Monday, August 20, 2007

The Atrocity Exhibition

This is a novel (?) that I've wanted to read for a long time, ever since RE/Search reproduced it along with Octave Mirbeau's The Torture Garden in a half-hearted attempt to re-release banned books. The RE/Search editions had pictures, so I had to find proper editions of these: the Mirbeau at a used bookstore somewhere between the Tenderloin and North Beach, the Ballard at a mall (!) bookstore in England. Guess they've stopped banning it.

I was a bit disappointed. The narrative is nonlinear and fragmented, but in some sense having direction as each segment helps illuminate those that follow. Ballard recommends reading the segments at random, as that is how he wrote it. This is known, in the reading trade, as a bad sign. Still, one of my favorite Ballard shorts, "The Assassination of President Kennedy Considered as a Downhill Race", was included in this book, so I gave it a go.

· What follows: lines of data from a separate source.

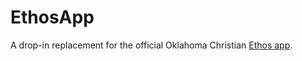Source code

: # EthosApp

A drop-in replacement for the official Oklahoma Christian [Ethos app](https://play.google.com/store/apps/details?id=edu.oc.ethos).
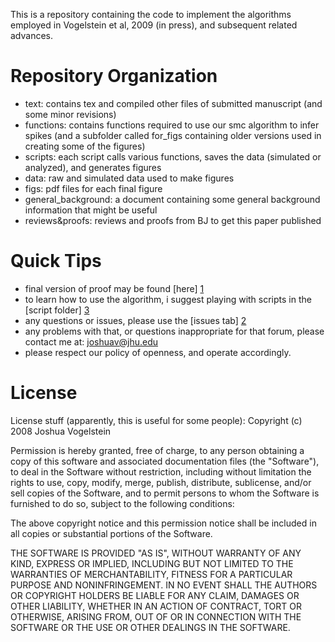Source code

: This is a repository containing the code to implement the algorithms employed in Vogelstein et al, 2009 (in press), and subsequent related advances.

Repository Organization
=======================

* text: contains tex and compiled other files of submitted manuscript (and some minor revisions) 
* functions: contains functions required to use our smc algorithm to infer spikes (and a subfolder called for_figs containing older versions used in creating some of the figures)
* scripts: each script calls various functions, saves the data (simulated or analyzed), and generates figures
* data: raw and simulated data used to make figures
* figs: pdf files for each final figure
* general_background: a document containing some general background information that might be useful
* reviews&proofs: reviews and proofs from BJ to get this paper published

Quick Tips
==========

* final version of proof may be found [here] [1] 
* to learn how to use the algorithm, i suggest playing with scripts in the [script folder] [3]
* any questions or issues, please use the [issues tab] [2]
* any problems with that, or questions inappropriate for that forum, please contact me at: joshuav@jhu.edu
* please respect our policy of openness, and operate accordingly.

[1]: http://github.com/jovo/smc-oopsi/raw/master/reviews&proofs/proof_v6.pdf "here"
[2]: http://github.com/jovo/smc-oopsi/issues "issues tab"
[3]: http://github.com/jovo/smc-oopsi/tree/master/scripts "scripts folder"

License
=======

License stuff (apparently, this is useful for some people):
Copyright (c) 2008 Joshua Vogelstein

Permission is hereby granted, free of charge, to any person obtaining a copy
of this software and associated documentation files (the "Software"), to deal
in the Software without restriction, including without limitation the rights
to use, copy, modify, merge, publish, distribute, sublicense, and/or sell
copies of the Software, and to permit persons to whom the Software is
furnished to do so, subject to the following conditions:

The above copyright notice and this permission notice shall be included in
all copies or substantial portions of the Software.

THE SOFTWARE IS PROVIDED "AS IS", WITHOUT WARRANTY OF ANY KIND, EXPRESS OR
IMPLIED, INCLUDING BUT NOT LIMITED TO THE WARRANTIES OF MERCHANTABILITY,
FITNESS FOR A PARTICULAR PURPOSE AND NONINFRINGEMENT. IN NO EVENT SHALL THE
AUTHORS OR COPYRIGHT HOLDERS BE LIABLE FOR ANY CLAIM, DAMAGES OR OTHER
LIABILITY, WHETHER IN AN ACTION OF CONTRACT, TORT OR OTHERWISE, ARISING FROM,
OUT OF OR IN CONNECTION WITH THE SOFTWARE OR THE USE OR OTHER DEALINGS IN
THE SOFTWARE.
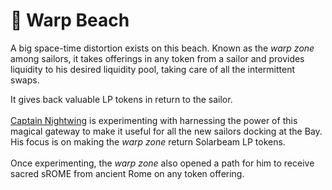 # 🔁 Warp Beach

A big space-time distortion exists on this beach. Known as the _warp zone_ among sailors, it takes offerings in any token from a sailor and provides liquidity to his desired liquidity pool, taking care of all the intermittent swaps.&#x20;

It gives back valuable LP tokens in return to the sailor.\
\
[Captain Nightwing](https://twitter.com/nightwing\_yb) is experimenting with harnessing the power of this magical gateway to make it useful for all the new sailors docking at the Bay. His focus is on making the _warp zone_ return Solarbeam LP tokens.\
\
Once experimenting, the _warp zone_ also opened a path for him to receive sacred sROME from ancient Rome on any token offering.
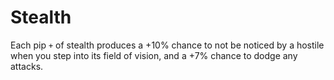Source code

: # Stealth

Each pip `+` of stealth produces a +10% chance to not be noticed by a hostile
when you step into its field of vision, and a +7% chance to dodge any attacks.
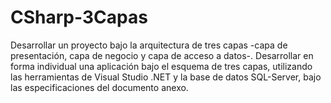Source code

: # CSharp-3Capas
Desarrollar un proyecto bajo la arquitectura de tres capas -capa de presentación, capa de negocio y capa de acceso a datos-.
Desarrollar en forma individual una aplicación bajo el esquema de tres capas, utilizando las herramientas de Visual Studio .NET y la base de datos SQL-Server, bajo las especificaciones del documento anexo.
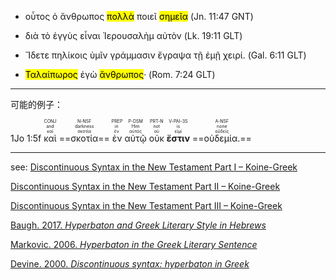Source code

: - οὗτος ὁ ἄνθρωπος <mark>πολλὰ</mark> ποιεῖ <mark>σημεῖα</mark> (Jn. 11:47 GNT)

- διὰ τὸ ἐγγὺς εἶναι Ἰερουσαλὴμ αὐτὸν (Lk. 19:11 GLT)

- Ἴδετε πηλίκοις ὑμῖν γράμμασιν ἔγραψα τῇ ἐμῇ χειρί. (Gal. 6:11 GLT)

- <mark>Ταλαίπωρος</mark> ἐγὼ <mark>ἄνθρωπος</mark>·  (Rom. 7:24 GLT)


--- 
可能的例子：

<rt>1Jo 1:5f</rt> <RUBY><ruby><ruby>καὶ<rt>καί</rt></ruby><rt>and</rt></ruby><rt>CONJ</rt></RUBY> <RUBY><ruby><ruby>==σκοτία==<rt>σκοτία</rt></ruby><rt>darkness</rt></ruby><rt>N-NSF</rt></RUBY> <RUBY><ruby><ruby>ἐν<rt>ἐν</rt></ruby><rt>in</rt></ruby><rt>PREP</rt></RUBY> <RUBY><ruby><ruby>αὐτῷ<rt>αὐτός</rt></ruby><rt>Him</rt></ruby><rt>P-DSM</rt></RUBY> <RUBY><ruby><ruby>οὐκ<rt>οὐ</rt></ruby><rt>not</rt></ruby><rt>PRT-N</rt></RUBY> <RUBY><ruby><ruby><strong>ἔστιν</strong><rt>εἰμί</rt></ruby><rt>is</rt></ruby><rt>V-PAI-3S</rt></RUBY> <RUBY><ruby><ruby>==οὐδεμία.==<rt>οὐδείς</rt></ruby><rt>none</rt></ruby><rt>A-NSF</rt></RUBY> 

---
see:
[Discontinuous Syntax in the New Testament Part I – Koine-Greek](https://koine-greek.com/2008/11/01/discontinuous-syntax-in-the-new-testament-part-i/)

[Discontinuous Syntax in the New Testament Part II – Koine-Greek](https://koine-greek.com/2008/11/08/discontinuous-syntax-in-the-new-testament-part-ii/)

[Discontinuous Syntax in the New Testament Part III – Koine-Greek](https://koine-greek.com/2008/11/17/discontinuous-syntax-in-the-new-testament-part-iii/)

[Baugh. 2017. *Hyperbaton and Greek Literary Style in Hebrews*](zotero://select/items/_D4FTX5CX)

[Markovic. 2006. *Hyperbaton in the Greek Literary Sentence*](zotero://select/items/_42JMJWI7)

[Devine. 2000. *Discontinuous syntax: hyperbaton in Greek*](zotero://select/items/_26KIF7AP)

Essentially, the protagonist has many selves (one in each chapter) who all try to use collections of seemingly unrelated objects (generally, but not exclusively, photos, artwork, and fragments of text) as a catalyst for changing (and understanding) reality. It's hard to get more specific without rewriting the entire book; suffice to say that many of the obsessions found in Ballard's later work are here (Crash and Super-Cannes probably being the most obvious), as well as a few mid-sixties fixations (pop art, the space race, the JFK assassination to name a few).

As experimental fiction, I cannot judge it. As a novel, or as a collection of short stories, it is outshone by virtually everything else Ballard has written. As a window into the mind of the author, however, it is fantastic -- especially the new edition with Ballard's endnotes.